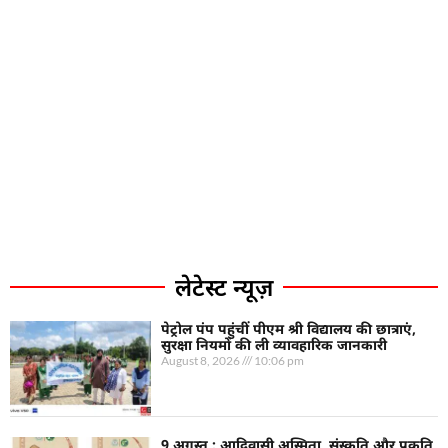
लेटेस्ट न्यूज़
पेट्रोल पंप पहुंचीं पीएम श्री विद्यालय की छात्राएं,
सुरक्षा नियमों की ली व्यावहारिक जानकारी
August 8, 2026
10:06 pm
9 अगस्त : आदिवासी अस्मिता, संस्कृति और प्रकृति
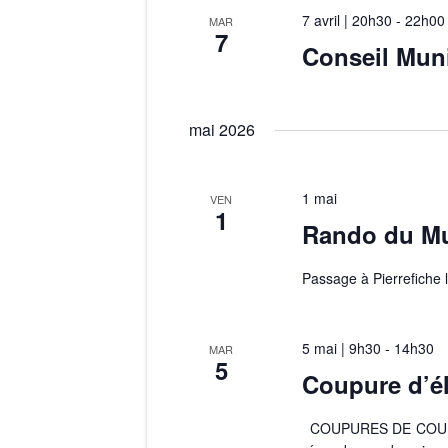
7 avril | 20h30
-
22h00
MAR
7
Conseil Muni
mai 2026
1 mai
VEN
1
Rando du Mu
Passage à Pierrefiche 
5 mai | 9h30
-
14h30
MAR
5
Coupure d’él
COUPURES DE COURA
+--
Using the listing above, return exactly, and only, the lines from the one that contains "Passage à Pierrefiche" through its last line, both included.

# ANSWER FOR THE TASK:
Passage à Pierrefiche 
5 mai | 9h30
-
14h30
MAR
5
Coupure d’él
COUPURES DE COURA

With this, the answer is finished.